I set my palm flat over the stack and looked at Nico. “Tell me exactly what your uncle thinks he can take.”
Chapter Four
“Uncle Sal would start with the missed payment,” I said. “He’d argue that the missed deadline lets Torretti Harbor Capital demand the full balance now.”
Nella sat at the tiny desk upstairs with the night’s card slips and cash count spread in front of her. She still wore the soft teal tank and shorts she’d pulled on earlier, and her dark hair fell over one shoulder, hiding most of the bite on her neck. The office smelled like lime, warm paper, and the ocean coming through the cracked window.
She picked up her pen. “Can he actually do that?”
“He can try.”
“That answer needs more words.”
“If the contract is as ugly as I think it is, he can claim the missed payment puts the whole loan in default. Then he’ll push for penalties, equipment, deposits, and whatever leverage he can find in the lease.”

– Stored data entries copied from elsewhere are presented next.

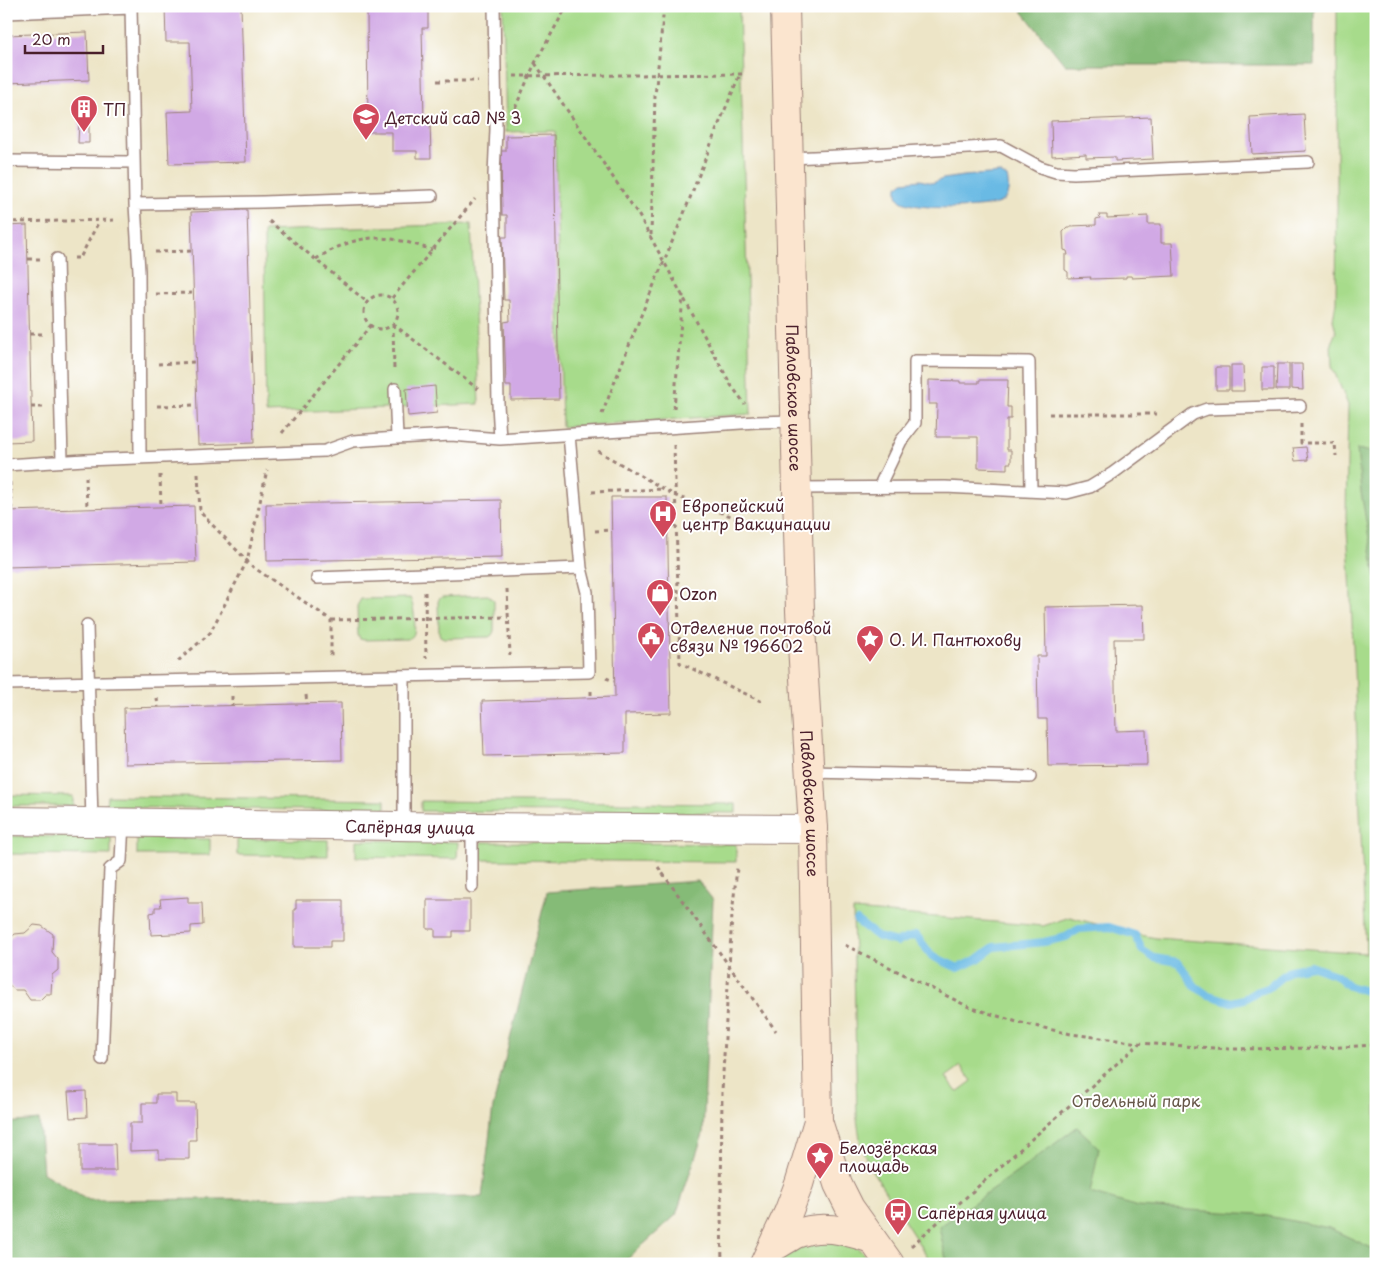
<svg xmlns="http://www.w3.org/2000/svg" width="1382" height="1270" font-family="'Playpen Sans',sans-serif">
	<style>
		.green { fill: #a7db8b; stroke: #787d5b; fill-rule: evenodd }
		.forest { fill: #85bb77; stroke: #686d51 }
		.water { fill: #69bae4; stroke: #5a6c88 }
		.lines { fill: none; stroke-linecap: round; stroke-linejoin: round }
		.stream { stroke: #69bae4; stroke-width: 8 }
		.building { fill: #d1a9e5 }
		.service-casing { stroke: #9c8279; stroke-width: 14 }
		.tertiary-casing { stroke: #9c8279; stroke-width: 30 }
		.secondary-casing { stroke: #9c8279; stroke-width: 30 }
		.path { stroke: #9c8279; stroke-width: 3; stroke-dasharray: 4 4; stroke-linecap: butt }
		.service { stroke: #fff; stroke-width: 11 }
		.tertiary { stroke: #fff; stroke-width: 28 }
		.secondary { stroke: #fbe5cf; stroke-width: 28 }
		.labels { text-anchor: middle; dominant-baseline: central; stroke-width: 4; stroke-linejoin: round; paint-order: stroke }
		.poi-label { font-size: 16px; fill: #4a1f2b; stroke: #fff; text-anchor: start }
		.street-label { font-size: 16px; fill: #4a1f2b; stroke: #fff }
		.park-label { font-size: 16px; fill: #665748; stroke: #fff }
	</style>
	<rect width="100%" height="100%" fill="#fff"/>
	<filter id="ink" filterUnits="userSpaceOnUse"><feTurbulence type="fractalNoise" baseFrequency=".02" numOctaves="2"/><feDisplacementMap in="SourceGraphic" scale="10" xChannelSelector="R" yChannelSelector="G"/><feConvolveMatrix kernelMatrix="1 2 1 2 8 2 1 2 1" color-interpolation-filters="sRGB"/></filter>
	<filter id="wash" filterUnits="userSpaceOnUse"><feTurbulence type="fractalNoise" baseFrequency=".0096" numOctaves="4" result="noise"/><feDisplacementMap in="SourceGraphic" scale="20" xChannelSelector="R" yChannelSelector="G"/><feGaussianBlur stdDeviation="1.12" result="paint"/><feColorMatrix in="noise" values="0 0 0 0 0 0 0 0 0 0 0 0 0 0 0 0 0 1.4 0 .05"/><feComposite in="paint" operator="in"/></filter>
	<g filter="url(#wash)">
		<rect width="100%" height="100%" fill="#ede5c7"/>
		<path class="green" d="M503,6H739L751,414L562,427L555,131L506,132Z
			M1337,6H1376V1264H931L921,1247L871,1169L861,1147L857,1119L853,910L1043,926L1070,917L1130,933L1156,938L1366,953L1350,574L1346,516L1348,405L1332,366L1331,343L1336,332L1333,319L1336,302L1337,208ZM961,1066L972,1081L957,1092L946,1077Z
			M471,224L479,404L266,413L264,231Z
			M488,595L494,600V631L492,635L489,637L444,638L440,636L439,633L438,602L439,599L442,597Z
			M410,598C414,605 416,625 414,633C413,637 411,637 408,639L364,640L360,639L358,635L357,606L361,599Z
			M6,795L73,796V806H6Z
			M107,796L385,800V811L106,807Z
			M421,801L736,804V813L421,811Z
			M6,836L111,837V855L6,854Z
			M137,838L210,839V855H137Z
			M237,839L328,840V856L237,855Z
			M356,840L458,842L457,859L356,857Z
			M481,842L736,844V862L480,860Z
			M814,1238L855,1246L862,1252L871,1264H779L785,1254Z"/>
		<path class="forest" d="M1018,6H1314V65H1065Z
			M1357,449L1376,453V578L1361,492Z
			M698,881L713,900L703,1134L676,1215L622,1264H6V1123L39,1120L43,1173L89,1200L482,1197L493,1107L547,892Z
			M1077,1127L1099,1148L1090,1193L1138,1207L1257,1214L1329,1228L1376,1250V1264H947L939,1227L1016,1173Z"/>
		<path class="water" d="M1000,173L1007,177C1009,185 1010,197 1001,202C989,210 914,210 901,201C896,197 897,193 897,187L903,182L920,180L932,183L943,179L964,176Z"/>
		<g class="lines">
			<path class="stream" d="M857,921L878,937L897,942L916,935L932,956L958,968L978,959L994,947L1044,942L1066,937L1079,929L1109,927L1135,935L1142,950L1154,958L1178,962L1195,986L1206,994L1231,1002L1244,999L1256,992L1268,988L1290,970L1311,966L1336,975L1349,986L1366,991L1376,988"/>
		</g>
		<g id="blocks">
			<path class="building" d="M165,6H241L246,162L169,164L167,112L192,111L190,42H166Z
				M390,6H428V28H422L424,120H430L431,158H417V151H392V132H368L367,10H390Z
				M87,32L89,80L6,83V35Z
				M1304,114L1306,151L1252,154L1250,117Z
				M1151,117L1153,159L1115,161V157L1086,158V154L1052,156L1051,121Z
				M79,122L89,123V143H78Z
				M554,135L559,399L511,400V386H506L504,322L510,321L509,300H504L502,237H507V215H502L501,151H506V136Z
				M247,210L254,443L198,445L191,212Z
				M1099,215H1107V218L1148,216V224H1161V243H1172L1174,276L1132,278L1131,276H1126V278L1090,279L1091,277L1068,278V272L1065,270V255H1068L1067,251L1064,250L1063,232L1067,228H1070V226L1096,225V219L1100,218Z
				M27,225L32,441L6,442V226Z
				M1277,364H1289V390H1276Z
				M1291,364H1302L1303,390L1291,389Z
				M1231,365H1243L1244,391H1231Z
				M1216,367H1229V390H1216Z
				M1262,367H1274V390H1262Z
				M929,380L960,381V383H979V380H1008L1007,407H1011V419H1007V450H1011V463H1007V469L978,468V437H936L937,404H929Z
				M435,386L437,413L408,416L406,389Z
				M1306,447L1308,460L1295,461L1293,448Z
				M611,497H667L671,713L625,714V753L484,756L482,701L615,697Z
				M501,500L502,557L267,561L266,504Z
				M194,506L196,562L6,567V511Z
				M1143,605L1144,639H1114L1116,731L1146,730L1147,765L1048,766L1047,719H1038L1037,656H1046L1045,607Z
				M341,703L342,760L125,764L124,708Z
				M188,897V903H202L203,925L191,926V933L151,935L150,913L155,912V907H161L160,899Z
				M296,900H343V941H330V947H294V909H296Z
				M427,900H470V931H453V937H435V929H427Z
				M34,925L42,926L53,934L52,952L58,959V970L52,975L51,994H46L40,1000H30L23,990H14L6,981V942L15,934L25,933Z
				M86,1091L87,1117L70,1118L68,1092Z
				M156,1094H176V1103H195L196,1140H189V1159H159V1150L130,1151V1123H142V1103H156Z
				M80,1144H115L116,1171H80Z"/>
		</g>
	</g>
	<g filter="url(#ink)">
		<use href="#blocks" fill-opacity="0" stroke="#9c8279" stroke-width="1"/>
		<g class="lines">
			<defs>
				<path id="service" d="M131,6L135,204L139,271L140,458
					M494,6L496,129L494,175L498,404L500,439
					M6,13L131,8
					M789,158L838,156L1001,146L1040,167L1056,172L1074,173L1308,162
					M6,161L134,162
					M135,204L263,202L432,196
					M57,259L62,461
					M395,389L397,438
					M6,465L85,460L325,451L353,441L397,438L451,435L500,439L756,422L795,421
					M879,487L901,441L915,423V361L1029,362L1031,490
					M797,488L945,487L1067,493L1090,487L1113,473L1193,414L1207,409L1300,406
					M317,578L581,568
					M87,625L92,822
					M404,676V825
					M6,684L589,672L587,592L581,568L569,435
					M810,772L1030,777
					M472,827V887
					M102,1059L110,869L121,861L123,822"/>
				<g id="tertiary">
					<path id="s1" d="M6,821L472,827L813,829"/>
				</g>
				<g id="secondary">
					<path id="s2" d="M785,6L800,611L813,829L818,1121L838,1184L850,1208L890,1264"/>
					<path d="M772,1248C780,1244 788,1238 796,1234C823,1223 846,1231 872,1239"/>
					<path d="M764,1264L788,1213L799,1184L818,1121"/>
				</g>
			</defs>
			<use href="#service" class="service-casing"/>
			<use href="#tertiary" class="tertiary-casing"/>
			<use href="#secondary" class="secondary-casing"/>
			<path class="path" d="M535,63L638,214L731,385L745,404
				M514,76L746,74
				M437,81H478
				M515,108L535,63L567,6
				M269,221L367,302
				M6,222L118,220
				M651,235L655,96L663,17V6
				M155,252L192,251
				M74,258H80L99,221
				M28,259H40
				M316,259C329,251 344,243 359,240C384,234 408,242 432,250
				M156,294L193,293
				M364 312a17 17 0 1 1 34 0a17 17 0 1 1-34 0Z
				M392,298L475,199
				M393,324L478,389
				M393,324L394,370
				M30,334H42
				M158,364L195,362
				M157,406L196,405
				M31,407H43
				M674,409L683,295
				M602,414L642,313L683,216L716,131L740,74
				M1049,414H1160
				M1301,424V443H1335L1336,456
				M282,433L371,325
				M674,445L680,663L763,702
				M598,451L676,496L758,526
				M198,474L200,512L253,567L331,620V658
				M160,475L161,507
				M86,477L87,509
				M10,482L12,511
				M592,492L664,489
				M595,531L612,530
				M507,589L510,655
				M425,592L426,658
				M331,620L508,617
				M178,661L210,633L247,561L267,470
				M606,678L614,681
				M591,691V698
				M306,695L307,704
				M232,696V706
				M157,698L158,707
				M658,867L776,1031
				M845,945L969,1007L1017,1022L1071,1034L1139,1043L1229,1049L1323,1048L1376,1045
				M911,1246L1139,1044
				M722,1264L721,1214L722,1091L732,915L737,868"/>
			<use href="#service" class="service"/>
			<use href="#tertiary" class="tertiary"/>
			<use href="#secondary" class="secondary"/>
		</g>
	</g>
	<defs>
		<symbol id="building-pin" viewBox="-11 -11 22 30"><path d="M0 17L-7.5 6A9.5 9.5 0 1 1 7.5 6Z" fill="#d1495b" stroke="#fff"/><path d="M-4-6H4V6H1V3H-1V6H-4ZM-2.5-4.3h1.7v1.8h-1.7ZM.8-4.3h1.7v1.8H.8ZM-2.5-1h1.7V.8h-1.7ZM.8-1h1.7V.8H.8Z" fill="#fff"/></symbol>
		<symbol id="school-pin" viewBox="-11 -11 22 30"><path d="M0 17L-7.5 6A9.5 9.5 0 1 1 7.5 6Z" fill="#d1495b" stroke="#fff"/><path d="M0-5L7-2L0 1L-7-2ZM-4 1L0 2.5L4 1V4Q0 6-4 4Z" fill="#fff"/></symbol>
		<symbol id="hospital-pin" viewBox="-11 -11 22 30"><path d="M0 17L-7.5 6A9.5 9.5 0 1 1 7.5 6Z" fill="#d1495b" stroke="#fff"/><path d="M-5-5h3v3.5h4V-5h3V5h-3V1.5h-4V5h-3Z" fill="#fff"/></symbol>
		<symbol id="shop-pin" viewBox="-11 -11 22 30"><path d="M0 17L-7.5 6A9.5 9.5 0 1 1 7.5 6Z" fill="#d1495b" stroke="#fff"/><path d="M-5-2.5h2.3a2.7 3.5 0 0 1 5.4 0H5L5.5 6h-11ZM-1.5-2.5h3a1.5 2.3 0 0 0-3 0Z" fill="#fff"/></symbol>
		<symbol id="civic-pin" viewBox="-11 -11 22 30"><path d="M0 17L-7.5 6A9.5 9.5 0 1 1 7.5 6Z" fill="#d1495b" stroke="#fff"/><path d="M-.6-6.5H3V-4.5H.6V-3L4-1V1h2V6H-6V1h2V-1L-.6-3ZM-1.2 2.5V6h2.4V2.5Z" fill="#fff"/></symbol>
		<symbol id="sight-pin" viewBox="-11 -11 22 30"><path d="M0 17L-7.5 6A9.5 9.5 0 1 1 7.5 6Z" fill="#d1495b" stroke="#fff"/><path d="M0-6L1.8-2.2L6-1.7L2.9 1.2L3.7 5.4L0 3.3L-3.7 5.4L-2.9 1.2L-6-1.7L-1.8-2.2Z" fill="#fff"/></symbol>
		<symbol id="bus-pin" viewBox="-11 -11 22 30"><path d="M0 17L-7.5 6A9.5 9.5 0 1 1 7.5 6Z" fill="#d1495b" stroke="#fff"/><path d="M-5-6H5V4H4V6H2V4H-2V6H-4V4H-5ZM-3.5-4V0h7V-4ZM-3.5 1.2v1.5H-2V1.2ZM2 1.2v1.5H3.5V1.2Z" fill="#fff"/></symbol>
	</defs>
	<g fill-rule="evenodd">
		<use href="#building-pin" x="68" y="93" width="32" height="43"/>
		<use href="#school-pin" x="350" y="101" width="32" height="43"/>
		<use href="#hospital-pin" x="647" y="498" width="32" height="43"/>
		<use href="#shop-pin" x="644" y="577" width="32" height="43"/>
		<use href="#civic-pin" x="635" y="620" width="32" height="43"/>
		<use href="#sight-pin" x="854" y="623" width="32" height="43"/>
		<use href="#sight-pin" x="804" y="1140" width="32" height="43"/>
		<use href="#bus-pin" x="882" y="1196" width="32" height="43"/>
	</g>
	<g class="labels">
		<g class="poi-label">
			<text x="103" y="109">ТП</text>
			<text x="385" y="117">Детский сад № 3</text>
			<text x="682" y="505">Европейский<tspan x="682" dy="18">центр Вакцинации</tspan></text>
			<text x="679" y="593">Ozon</text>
			<text x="670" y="627">Отделение почтовой<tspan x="670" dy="18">связи № 196602</tspan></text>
			<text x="889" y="639">О. И. Пантюхову</text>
			<text x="839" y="1147">Белозёрская<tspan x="839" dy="18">площадь</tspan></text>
			<text x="917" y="1212">Сапёрная улица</text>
		</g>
		<g class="street-label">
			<text stroke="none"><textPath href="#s2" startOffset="392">Павловское шоссе</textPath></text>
			<text stroke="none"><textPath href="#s2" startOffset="798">Павловское шоссе</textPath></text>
			<text stroke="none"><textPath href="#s1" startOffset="404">Сапёрная улица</textPath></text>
		</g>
		<g class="park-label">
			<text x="1136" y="1100">Отдельный парк</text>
		</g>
	</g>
	<rect width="1382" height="1270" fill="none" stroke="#fff" stroke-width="25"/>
	<path d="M25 45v8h78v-8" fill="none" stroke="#4a1f2b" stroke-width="2.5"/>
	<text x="32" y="45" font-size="15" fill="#4a1f2b" stroke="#ffffff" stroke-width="4" paint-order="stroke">20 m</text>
</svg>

Her pen hovered over the pad. “So he doesn’t just want to be paid.”
“He wants the bar.”
Nella glanced down at the card slips, the cash count, and the deposit notes she’d lined up by hand. “What makes him lose?”
“Numbers he can’t twist,” I said. “Closed card batches. Cash deposits. Order totals. Copies of every payment you maketoward the original balance. Anything that proves you’re earning and paying him instead of stalling him.”
“I can do that.”
“I know you can.”
She lifted her eyes to mine. “And you don’t take over.”
“I don’t take over.”
“You don’t talk to my staff like they work for you.”
“They work for you.”
“You don’t make side calls about my business.”
“I won’t.”
Nella glanced at a menu draft half-buried under the cash count and pulled it free.
“Tomorrow was supposed to be my first Jersey Shore Night,” she said.
“What’s Jersey Shore Night?”
“It’s a promo here,” she said. “Boardwalk-style specials, one margarita I can batch fast, printed specials on the tables, music, and a reason for beach traffic to stop instead of drifting to the next bar.”
I read the top line. “You already had this planned?”
“I had it planned before your uncle decided my week wasn’t stressful enough.” She flattened the page beside the cash count. “If I get people in the door, the money follows.”
“You think it can move enough?”
“It has to.” She met my eyes. “You can help where I ask. You can carry, watch the line, and keep the patio from becoming a lawsuit. I run the floor.”